Real Estate Roundup: Home Flippers Net Handsome Profits

Here’s a look at recent news of interest to homebuyers, home sellers, and the home-curious:

HOME FLIPPERS RAKE IN 30 PERCENT PROFIT
Although home-flipping activity across the country is down on an annual basis, it still remains a lucrative endeavor for savvy real estate investors.openwallet

According to RealtyTrac’s Q1 2014 U.S. Home Flipping Report, property flips accounted for 3.7 percent of transactions in the nation in the first quarter, down 6.5 percent year over year.
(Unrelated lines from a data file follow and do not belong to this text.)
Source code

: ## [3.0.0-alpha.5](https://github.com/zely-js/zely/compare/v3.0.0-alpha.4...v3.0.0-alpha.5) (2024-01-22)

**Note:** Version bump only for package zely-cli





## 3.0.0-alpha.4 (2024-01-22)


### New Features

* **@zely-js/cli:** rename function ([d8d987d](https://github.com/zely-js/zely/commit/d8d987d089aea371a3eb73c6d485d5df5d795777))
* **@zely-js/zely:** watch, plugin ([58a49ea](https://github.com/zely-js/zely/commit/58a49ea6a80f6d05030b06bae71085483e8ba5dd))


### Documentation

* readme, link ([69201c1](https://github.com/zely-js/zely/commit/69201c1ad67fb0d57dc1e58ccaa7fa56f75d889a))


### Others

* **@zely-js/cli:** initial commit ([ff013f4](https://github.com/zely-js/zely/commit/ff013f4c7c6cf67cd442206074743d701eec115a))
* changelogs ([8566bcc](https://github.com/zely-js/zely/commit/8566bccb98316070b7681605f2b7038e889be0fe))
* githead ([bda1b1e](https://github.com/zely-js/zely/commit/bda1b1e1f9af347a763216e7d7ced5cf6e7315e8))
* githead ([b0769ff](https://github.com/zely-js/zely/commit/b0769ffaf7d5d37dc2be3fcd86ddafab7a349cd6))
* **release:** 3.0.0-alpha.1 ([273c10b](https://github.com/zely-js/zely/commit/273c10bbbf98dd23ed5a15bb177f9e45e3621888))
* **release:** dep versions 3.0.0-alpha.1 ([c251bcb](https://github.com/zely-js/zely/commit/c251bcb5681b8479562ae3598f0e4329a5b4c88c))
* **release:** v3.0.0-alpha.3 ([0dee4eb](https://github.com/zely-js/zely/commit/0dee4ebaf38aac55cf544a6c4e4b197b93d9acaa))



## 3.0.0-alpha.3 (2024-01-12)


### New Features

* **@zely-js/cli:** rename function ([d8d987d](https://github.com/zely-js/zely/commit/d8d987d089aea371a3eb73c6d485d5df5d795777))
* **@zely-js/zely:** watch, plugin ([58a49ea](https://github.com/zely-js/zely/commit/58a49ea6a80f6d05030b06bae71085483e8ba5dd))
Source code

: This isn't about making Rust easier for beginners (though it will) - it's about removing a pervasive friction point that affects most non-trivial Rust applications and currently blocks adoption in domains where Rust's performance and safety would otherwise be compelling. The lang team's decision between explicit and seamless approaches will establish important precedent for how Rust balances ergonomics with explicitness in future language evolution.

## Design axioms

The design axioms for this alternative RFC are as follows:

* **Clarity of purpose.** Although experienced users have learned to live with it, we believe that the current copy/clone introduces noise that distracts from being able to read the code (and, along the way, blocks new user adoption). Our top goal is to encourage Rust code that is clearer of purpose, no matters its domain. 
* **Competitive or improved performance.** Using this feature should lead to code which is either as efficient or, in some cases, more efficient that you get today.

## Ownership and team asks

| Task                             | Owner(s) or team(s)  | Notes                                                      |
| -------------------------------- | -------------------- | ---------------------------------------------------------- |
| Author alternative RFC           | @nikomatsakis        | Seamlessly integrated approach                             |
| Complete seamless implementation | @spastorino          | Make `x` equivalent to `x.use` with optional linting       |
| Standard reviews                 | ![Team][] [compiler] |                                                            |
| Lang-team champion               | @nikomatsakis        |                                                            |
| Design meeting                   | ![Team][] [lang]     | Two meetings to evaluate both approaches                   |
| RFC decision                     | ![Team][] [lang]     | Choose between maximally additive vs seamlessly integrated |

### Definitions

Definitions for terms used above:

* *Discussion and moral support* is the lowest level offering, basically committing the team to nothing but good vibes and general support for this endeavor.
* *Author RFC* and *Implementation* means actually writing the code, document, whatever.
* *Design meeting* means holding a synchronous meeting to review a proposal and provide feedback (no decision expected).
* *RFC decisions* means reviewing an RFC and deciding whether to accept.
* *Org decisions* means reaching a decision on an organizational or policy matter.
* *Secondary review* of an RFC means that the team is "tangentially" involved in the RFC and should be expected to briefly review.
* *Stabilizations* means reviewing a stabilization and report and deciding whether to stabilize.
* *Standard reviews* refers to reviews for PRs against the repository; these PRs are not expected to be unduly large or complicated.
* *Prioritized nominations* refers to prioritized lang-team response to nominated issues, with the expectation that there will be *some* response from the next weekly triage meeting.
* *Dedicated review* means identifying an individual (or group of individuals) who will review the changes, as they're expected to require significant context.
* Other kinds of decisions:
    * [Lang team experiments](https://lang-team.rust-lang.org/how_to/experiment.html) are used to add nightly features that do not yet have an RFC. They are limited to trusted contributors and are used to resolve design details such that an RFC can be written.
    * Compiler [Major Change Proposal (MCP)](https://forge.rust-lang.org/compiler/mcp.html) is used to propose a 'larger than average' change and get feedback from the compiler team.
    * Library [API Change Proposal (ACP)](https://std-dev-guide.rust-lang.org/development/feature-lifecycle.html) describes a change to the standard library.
The company defines a “flip” as any home sold within six months of purchase.

Despite the decrease in activity, the average home flipper is turning a larger profit than he or she was a year ago. Home flippers sold properties for an average of $55,574 more than they initially paid in the first quarter, which RealtyTrac says translates to a 30 percent return on investment. A year ago home flippers profited an average of 28 percent.

However, Bay Area cities weren’t among those that saw the largest annual increases in flip volume or profit gains, likely due in part to our real estate markets’ high costs of entry.


SAN JOSE STILL NATION’S FASTEST-MOVING MARKET
Shopping for a home in the San Jose metropolitan area this spring? You may want to lace up your running shoes, according to Redfin’s latest Real-Time Fastest Markets report.

In March the average San Jose home was gone in just 10 days, one day shorter than in February, making it the nation’s fastest-moving market of the 20 regions included in the report. San Francisco placed No. 2 on the list, with buyers scooping up homes in an average of 13 days. Both cities posted identical numbers to those recorded in March 2013.

San Jose and San Francisco also boasted the highest percentage of homes under contract within two weeks: 58.7 percent and 54.4 percent, respectively.


HOUSING DEVELOPMENT PLANNED FOR FORMER ALAMEDA NAVAL BASE
Since the early 1970s, Alameda’s Measure A ordinance has prevented the construction of new multiunit housing on the island community. But in hopes of leveraging the Bay Area’s robust economy, the city is wooing developers to build more than 800 apartments and condominiums on prime bayfront land formerly occupied by a naval base.

SFGate reports that the proposed development, known as Alameda Point, will eventually include more than 1,400 housing units, as well as retail and office space. To skirt Measure A – which a Southern California firm failed to overturn four years ago – the city is suggesting that developers apply for a state exemption based on the inclusion of below-market-rate units.

Although the Alameda Point development would help ease the East Bay‘s housing stock shortage, opponents fear increased traffic and crowds, as well as the loss of the community’s small-town vibe.


U.S. PENDING HOME SALES FINALLY SHOW SIGNS OF LIFE
Sluggish activity in pending home sales picked up in March for the first time in nine months, according to National Association of Realtors data.

NAR’s Pending Home Sales Index climbed 3.4 percent in March from the previous month, which Chief Economist Lawrence Yun said was unsurprising given the approach of spring. “Sales activity is expected to steadily pick up as more inventory reaches the market, and from ongoing job creation in the economy,” Yun said.

Western states led the nation in pending-home sales gains in March, increasing 5.7 percent from the previous month.